I have confirmed that all of these drives are configured the same between the two servers. I create symbolic links on both machines, and then created an instance on the primary server. I allocated dbspaces and chunks on 18 of the 20 raw logical volumes, and loaded data into the instance. I then performed a level 0 archive using ontape, and transferred the resulting archive file to the DR server.
This is where the fun begins.
When I attempted to restore from the level 0 archive, I received an error message stating that chunk xx could not fit on the device that was specified (don't have the exact error message available to copy here).
I once again confirmed that all of the symbolic links pointed to the same devices on both machines. I confirmed that the devices themselves were the same on both servers. The raw volume in question was one of the two 24GB volumes. I started checking more closely, and found that I had transposed a couple of digits when specifying the chunk size with the onspaces command. Given the combination of offset and chunk size, the chunk exceeded the 24GB limit of the logical volume. And yet the instance had allowed me to create it.
Fortunately, there was no data in that chunk, so I was able to drop it and re-create it with the proper chunk size.
So the discrepancy is that onspaces does
not perform this basic check of available disk space when it creates a chunk, but ontape
does. This leads to several questions, such as:
- When does Informix write the page header for a page? I think that it occurs the first time the page is written, but it might be when an extent is created. The point is, I would expect an error of some sort when it tries to write the page, whether that happens at extent creation or the first time that it attempts to add a new page that exceeds the capacity of the logical volume.
- What would happen if the instance allocated an extent in this chunk, such that the extent started before the 24GB limit of the lvol, but extended above that limit? Would it fail at the time that it created the extent? Or would the extent get created, and the database start inserting data into that extent, suddenly failing when it hit this hard limit? Basically restating the first question, slightly differently.
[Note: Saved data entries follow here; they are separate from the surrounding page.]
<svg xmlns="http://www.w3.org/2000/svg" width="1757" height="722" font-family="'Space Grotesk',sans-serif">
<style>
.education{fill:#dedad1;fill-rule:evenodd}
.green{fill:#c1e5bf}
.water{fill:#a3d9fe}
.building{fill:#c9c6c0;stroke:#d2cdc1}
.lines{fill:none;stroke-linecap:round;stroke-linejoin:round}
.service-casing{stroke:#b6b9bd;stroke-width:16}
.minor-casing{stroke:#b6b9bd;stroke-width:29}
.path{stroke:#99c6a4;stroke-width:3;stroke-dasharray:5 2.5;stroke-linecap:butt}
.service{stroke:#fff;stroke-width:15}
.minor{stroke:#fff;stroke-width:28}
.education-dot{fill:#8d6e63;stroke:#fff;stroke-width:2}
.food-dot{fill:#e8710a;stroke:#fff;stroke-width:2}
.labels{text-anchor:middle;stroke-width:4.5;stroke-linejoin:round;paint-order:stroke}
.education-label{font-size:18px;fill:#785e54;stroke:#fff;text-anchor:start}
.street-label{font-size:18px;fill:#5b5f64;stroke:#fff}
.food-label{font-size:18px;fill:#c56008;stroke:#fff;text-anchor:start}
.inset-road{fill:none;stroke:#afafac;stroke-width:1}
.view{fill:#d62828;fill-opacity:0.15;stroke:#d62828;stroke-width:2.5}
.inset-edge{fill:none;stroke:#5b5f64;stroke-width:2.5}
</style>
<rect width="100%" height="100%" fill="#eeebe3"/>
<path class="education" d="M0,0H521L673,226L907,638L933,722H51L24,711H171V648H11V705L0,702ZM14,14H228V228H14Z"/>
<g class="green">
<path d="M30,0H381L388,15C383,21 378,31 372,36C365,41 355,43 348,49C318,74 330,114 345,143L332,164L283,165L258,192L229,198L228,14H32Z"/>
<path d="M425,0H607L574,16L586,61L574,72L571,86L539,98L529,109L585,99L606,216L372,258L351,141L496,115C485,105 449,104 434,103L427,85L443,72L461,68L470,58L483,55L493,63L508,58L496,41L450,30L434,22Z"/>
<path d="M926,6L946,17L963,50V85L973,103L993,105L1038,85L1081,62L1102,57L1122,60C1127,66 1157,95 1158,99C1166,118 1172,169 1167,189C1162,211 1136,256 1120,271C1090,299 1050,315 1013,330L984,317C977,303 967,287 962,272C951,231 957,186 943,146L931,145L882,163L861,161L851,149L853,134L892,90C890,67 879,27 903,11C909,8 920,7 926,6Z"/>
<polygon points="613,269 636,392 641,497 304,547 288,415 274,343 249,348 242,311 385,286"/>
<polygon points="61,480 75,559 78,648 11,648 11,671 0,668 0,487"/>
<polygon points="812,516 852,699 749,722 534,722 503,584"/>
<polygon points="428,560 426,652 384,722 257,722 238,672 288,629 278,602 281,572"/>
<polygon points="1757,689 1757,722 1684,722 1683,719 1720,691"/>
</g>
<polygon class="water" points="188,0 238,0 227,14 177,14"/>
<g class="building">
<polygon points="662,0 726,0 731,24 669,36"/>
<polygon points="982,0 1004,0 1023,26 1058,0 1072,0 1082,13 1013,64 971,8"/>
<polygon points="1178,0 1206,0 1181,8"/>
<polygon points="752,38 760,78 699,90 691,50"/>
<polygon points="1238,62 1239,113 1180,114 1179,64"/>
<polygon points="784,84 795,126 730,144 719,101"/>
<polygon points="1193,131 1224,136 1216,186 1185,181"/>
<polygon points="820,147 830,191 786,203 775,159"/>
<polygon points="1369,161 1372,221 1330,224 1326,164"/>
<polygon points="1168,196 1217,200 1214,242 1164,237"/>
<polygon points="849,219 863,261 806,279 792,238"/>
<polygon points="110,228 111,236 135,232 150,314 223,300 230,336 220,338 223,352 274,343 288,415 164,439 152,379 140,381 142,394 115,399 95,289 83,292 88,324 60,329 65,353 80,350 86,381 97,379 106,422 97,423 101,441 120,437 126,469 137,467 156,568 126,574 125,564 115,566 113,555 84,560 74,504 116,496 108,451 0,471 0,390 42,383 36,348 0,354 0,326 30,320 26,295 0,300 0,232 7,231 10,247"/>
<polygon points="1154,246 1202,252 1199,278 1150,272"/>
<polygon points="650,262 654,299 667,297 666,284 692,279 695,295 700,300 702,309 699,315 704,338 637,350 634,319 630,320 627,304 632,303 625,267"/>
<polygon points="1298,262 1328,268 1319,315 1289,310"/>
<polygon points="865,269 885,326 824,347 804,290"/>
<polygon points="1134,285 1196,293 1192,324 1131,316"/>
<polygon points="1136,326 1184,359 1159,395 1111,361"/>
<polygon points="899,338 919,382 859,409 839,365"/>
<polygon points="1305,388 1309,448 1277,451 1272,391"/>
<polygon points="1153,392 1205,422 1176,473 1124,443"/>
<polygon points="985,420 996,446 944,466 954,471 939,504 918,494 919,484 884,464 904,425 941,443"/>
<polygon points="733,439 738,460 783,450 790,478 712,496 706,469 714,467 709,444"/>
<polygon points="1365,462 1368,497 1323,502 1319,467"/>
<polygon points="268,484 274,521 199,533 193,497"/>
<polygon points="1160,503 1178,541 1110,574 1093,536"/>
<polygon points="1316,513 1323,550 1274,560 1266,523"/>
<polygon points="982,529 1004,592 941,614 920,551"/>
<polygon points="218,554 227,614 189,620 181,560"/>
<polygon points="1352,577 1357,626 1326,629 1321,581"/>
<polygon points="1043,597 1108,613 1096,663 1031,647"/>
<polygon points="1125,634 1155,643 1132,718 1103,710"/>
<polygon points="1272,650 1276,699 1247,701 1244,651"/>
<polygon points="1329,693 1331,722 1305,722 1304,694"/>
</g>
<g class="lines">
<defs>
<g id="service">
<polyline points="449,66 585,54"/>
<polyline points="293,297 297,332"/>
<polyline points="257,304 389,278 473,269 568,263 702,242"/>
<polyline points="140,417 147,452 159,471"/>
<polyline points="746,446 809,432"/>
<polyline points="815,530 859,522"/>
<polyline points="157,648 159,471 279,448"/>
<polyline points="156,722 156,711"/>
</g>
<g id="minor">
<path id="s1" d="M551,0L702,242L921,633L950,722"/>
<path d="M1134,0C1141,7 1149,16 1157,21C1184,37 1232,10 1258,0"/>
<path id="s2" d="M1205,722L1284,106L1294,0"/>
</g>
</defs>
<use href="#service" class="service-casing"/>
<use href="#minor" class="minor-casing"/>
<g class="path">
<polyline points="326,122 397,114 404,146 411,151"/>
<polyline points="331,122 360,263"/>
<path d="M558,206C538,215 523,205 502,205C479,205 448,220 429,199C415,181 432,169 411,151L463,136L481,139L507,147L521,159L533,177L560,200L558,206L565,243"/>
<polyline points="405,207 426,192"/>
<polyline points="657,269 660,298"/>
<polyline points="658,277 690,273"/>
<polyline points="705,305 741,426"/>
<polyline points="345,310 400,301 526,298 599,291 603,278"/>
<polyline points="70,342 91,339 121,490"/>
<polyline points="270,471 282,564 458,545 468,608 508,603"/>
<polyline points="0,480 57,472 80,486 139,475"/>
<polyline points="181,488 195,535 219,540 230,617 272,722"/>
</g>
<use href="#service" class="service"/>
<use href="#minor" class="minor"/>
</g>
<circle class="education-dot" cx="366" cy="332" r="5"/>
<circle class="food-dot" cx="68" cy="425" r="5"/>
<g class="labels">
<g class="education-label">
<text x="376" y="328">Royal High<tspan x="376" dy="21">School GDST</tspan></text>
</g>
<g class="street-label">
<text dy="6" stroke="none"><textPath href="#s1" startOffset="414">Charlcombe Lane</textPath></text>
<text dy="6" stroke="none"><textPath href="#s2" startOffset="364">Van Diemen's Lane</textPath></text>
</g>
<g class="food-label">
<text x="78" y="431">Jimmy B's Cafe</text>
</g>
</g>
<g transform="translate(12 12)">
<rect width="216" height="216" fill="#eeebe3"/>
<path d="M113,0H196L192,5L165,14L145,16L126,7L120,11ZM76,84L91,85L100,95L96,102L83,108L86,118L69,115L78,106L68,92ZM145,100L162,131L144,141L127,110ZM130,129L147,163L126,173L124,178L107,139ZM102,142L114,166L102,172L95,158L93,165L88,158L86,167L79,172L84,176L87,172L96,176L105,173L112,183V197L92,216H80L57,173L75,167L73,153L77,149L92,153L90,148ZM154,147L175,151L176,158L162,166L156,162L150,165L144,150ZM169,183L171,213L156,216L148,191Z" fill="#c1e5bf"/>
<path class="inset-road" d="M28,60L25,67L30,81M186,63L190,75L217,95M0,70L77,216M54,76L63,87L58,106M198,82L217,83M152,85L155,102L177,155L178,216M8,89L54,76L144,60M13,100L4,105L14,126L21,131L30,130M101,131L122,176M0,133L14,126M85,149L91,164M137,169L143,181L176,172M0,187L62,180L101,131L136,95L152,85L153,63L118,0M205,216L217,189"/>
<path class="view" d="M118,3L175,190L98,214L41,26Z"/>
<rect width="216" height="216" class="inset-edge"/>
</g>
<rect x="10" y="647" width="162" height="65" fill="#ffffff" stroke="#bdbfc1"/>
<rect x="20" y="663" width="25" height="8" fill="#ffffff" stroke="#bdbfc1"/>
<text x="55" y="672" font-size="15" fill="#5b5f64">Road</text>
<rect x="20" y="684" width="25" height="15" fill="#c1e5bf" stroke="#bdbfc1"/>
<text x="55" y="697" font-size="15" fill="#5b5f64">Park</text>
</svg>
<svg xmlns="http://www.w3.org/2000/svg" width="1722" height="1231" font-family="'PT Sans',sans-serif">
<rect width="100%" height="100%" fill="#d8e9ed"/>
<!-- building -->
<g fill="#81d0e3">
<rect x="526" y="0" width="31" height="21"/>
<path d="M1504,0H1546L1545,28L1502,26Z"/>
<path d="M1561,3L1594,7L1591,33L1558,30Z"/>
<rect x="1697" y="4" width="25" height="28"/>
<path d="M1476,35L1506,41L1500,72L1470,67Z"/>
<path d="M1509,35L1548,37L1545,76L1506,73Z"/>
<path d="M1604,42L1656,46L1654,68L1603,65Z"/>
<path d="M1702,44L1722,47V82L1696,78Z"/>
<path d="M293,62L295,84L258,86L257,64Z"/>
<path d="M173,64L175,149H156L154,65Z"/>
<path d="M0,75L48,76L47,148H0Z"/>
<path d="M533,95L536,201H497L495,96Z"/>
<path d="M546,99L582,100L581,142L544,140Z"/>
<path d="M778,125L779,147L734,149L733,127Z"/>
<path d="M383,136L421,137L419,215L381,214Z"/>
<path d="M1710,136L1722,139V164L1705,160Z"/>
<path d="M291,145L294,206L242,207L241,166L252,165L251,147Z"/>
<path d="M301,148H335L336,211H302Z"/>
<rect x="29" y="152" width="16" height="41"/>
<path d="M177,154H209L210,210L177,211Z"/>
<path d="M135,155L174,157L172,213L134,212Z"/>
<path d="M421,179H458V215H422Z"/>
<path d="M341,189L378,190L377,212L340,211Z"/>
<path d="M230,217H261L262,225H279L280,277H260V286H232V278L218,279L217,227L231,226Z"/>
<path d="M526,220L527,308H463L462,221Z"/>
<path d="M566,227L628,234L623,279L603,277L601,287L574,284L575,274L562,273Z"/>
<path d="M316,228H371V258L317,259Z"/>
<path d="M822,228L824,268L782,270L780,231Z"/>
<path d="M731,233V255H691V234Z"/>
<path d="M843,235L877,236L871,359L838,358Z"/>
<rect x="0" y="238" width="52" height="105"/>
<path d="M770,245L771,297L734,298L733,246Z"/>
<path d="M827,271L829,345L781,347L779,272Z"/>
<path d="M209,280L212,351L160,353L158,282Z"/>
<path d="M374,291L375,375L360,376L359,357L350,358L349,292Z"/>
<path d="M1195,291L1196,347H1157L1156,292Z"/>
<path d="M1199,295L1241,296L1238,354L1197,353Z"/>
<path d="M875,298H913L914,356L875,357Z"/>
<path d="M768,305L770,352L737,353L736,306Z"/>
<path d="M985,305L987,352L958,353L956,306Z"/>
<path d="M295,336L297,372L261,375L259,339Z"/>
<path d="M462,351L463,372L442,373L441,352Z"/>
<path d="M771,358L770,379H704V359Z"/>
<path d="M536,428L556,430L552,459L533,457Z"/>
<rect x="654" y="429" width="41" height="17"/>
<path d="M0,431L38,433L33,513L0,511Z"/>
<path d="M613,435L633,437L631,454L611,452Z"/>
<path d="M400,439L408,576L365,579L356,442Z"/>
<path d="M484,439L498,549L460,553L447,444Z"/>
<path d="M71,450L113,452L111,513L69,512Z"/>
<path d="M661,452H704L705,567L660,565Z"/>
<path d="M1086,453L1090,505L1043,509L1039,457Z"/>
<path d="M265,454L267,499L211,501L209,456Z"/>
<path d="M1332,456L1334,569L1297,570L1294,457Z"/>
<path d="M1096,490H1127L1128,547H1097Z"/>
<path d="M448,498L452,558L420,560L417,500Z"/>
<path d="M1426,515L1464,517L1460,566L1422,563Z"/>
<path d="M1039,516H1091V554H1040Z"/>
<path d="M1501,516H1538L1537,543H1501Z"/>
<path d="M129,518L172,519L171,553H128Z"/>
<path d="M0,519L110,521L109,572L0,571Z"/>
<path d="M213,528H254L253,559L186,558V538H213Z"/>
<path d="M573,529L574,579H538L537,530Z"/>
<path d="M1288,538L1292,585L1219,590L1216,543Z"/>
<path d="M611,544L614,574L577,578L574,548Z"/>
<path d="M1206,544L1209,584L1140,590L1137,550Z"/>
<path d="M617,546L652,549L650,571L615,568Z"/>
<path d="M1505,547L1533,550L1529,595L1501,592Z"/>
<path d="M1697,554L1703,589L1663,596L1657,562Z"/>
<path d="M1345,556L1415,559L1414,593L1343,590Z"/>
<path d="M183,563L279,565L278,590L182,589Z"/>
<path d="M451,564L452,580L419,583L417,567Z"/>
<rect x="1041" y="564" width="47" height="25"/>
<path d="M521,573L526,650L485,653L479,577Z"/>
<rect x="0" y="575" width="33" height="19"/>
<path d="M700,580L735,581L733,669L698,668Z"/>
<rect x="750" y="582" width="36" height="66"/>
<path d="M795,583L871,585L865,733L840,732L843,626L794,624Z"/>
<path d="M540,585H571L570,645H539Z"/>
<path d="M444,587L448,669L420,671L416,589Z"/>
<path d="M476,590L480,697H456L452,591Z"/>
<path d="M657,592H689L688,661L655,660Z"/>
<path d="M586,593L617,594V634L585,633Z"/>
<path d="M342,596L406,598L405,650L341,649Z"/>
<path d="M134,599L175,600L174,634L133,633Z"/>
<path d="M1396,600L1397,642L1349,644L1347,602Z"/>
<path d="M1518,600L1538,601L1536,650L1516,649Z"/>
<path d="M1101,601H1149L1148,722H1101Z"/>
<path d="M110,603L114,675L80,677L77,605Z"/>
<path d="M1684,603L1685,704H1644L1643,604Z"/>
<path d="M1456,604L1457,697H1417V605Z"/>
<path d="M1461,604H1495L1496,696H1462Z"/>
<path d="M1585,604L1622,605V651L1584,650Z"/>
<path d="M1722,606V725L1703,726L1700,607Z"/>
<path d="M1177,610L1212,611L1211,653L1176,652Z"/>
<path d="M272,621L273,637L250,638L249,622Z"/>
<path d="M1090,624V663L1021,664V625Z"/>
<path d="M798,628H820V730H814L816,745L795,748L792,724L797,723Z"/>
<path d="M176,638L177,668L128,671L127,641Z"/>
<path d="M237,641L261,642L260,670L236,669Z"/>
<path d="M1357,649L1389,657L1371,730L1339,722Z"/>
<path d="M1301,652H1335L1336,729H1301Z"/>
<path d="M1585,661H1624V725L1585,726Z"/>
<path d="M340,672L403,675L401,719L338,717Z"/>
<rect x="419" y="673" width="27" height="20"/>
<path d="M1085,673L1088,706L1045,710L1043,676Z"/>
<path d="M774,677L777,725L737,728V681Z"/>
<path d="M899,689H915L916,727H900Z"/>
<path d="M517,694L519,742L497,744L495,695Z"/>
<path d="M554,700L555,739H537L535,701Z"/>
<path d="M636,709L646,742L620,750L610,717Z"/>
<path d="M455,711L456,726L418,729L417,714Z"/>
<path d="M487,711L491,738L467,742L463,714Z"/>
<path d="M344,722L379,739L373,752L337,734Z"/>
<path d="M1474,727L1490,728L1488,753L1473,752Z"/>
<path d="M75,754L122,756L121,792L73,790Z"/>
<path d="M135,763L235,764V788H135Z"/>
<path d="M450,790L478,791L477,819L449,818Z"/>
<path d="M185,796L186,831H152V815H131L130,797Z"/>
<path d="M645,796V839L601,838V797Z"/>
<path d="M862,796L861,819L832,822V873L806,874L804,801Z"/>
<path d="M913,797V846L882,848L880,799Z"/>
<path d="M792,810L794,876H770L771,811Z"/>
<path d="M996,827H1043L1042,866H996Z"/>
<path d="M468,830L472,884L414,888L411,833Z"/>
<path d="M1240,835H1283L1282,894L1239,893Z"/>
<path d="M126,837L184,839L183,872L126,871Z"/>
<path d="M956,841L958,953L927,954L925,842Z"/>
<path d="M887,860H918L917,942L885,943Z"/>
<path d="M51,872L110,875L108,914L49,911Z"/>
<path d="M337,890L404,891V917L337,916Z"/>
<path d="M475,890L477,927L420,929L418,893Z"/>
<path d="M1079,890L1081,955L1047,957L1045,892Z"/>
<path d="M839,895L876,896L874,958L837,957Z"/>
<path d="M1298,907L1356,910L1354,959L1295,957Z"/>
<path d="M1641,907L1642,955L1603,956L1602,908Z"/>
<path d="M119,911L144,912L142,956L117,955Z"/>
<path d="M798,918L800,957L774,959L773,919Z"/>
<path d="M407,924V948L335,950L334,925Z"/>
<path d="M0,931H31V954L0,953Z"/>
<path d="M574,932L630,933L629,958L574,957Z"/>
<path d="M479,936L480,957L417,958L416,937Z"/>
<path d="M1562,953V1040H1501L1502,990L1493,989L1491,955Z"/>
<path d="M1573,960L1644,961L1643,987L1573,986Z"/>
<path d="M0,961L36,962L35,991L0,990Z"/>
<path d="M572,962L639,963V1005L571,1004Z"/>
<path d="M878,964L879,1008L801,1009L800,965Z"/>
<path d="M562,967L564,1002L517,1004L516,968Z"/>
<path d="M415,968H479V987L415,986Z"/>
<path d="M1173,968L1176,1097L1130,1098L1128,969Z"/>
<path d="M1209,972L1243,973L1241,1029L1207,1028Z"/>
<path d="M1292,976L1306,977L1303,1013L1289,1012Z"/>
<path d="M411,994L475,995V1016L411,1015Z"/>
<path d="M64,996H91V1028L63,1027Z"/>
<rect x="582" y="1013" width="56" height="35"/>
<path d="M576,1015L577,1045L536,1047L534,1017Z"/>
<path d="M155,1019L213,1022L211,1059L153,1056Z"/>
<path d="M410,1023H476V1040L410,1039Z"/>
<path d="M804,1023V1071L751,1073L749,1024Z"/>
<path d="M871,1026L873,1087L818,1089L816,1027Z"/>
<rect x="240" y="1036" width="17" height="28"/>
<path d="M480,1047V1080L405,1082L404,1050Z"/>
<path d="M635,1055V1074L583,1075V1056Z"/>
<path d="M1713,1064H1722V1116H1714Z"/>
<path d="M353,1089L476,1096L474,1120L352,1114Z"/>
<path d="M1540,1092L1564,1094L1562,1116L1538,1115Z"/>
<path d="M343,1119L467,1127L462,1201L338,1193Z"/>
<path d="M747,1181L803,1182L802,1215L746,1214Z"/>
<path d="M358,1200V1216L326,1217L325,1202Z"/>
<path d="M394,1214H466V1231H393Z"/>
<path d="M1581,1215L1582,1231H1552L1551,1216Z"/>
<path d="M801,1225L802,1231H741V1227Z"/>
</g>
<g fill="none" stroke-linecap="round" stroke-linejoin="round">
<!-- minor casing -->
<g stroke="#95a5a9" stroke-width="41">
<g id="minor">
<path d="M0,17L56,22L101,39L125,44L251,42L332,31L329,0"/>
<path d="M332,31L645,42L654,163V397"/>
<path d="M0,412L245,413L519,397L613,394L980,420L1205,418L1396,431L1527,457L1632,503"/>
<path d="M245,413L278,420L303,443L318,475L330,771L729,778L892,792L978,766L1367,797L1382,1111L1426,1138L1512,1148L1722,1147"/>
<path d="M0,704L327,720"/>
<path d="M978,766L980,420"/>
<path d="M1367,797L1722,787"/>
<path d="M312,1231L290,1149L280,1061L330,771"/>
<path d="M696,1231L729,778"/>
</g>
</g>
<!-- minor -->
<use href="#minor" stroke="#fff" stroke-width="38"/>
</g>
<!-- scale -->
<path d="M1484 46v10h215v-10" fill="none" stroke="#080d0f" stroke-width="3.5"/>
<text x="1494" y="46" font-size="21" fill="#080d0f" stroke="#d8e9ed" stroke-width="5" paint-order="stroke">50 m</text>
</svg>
- When the instance does find that it cannot write the new page, whether at extent creation time or on an INSERT statement, what does it do? Crash? Take the chunk "offline"? Return an error to the application performing the INSERT?
- What would happen if the instance attempted to allocate an extent beyond the 24GB hard limit? The instance thinks the chunk has space, but the OS would slap it down, so what does Informix do? Does the instance crash? Does the chunk get marked "offline"? Does it just return an error to the application that caused the instance to attempt to create the new extent?
- Shouldn't onspaces perform a check similar to the one performed by ontape, so that it identifies a situation such as this?
- I know that with cooked files, the instance will expand the file the size is specified in the onspaces command, so that it reserves the space and prevents the other users from filling up the disk before the instance actually gets around to using that space. It would seem reasonable to expect the instance to at least check raw devices to insure that they are large enough to accommodate the chunk when a new chunk is created.
- Not a question, but the obvious observation that, if I hadn't had a DR server to test this restore, I could have created a level 0 archive that could not be restored to the same server and devices from which the archive was performed. This is a major problem.
- Does anyone know whether previous versions of Informix perform this sort of checking? Has something changed in 14.10.FC6 that broke this check?
I've been fortunate enough that I've never inadvertently created this situation in the past, but now this seems like something that somceone, somewhere, likely has done in the past. Thus, the database should try to save us from ourselves.
------------------------------
Mark Collins
------------------------------
#Informix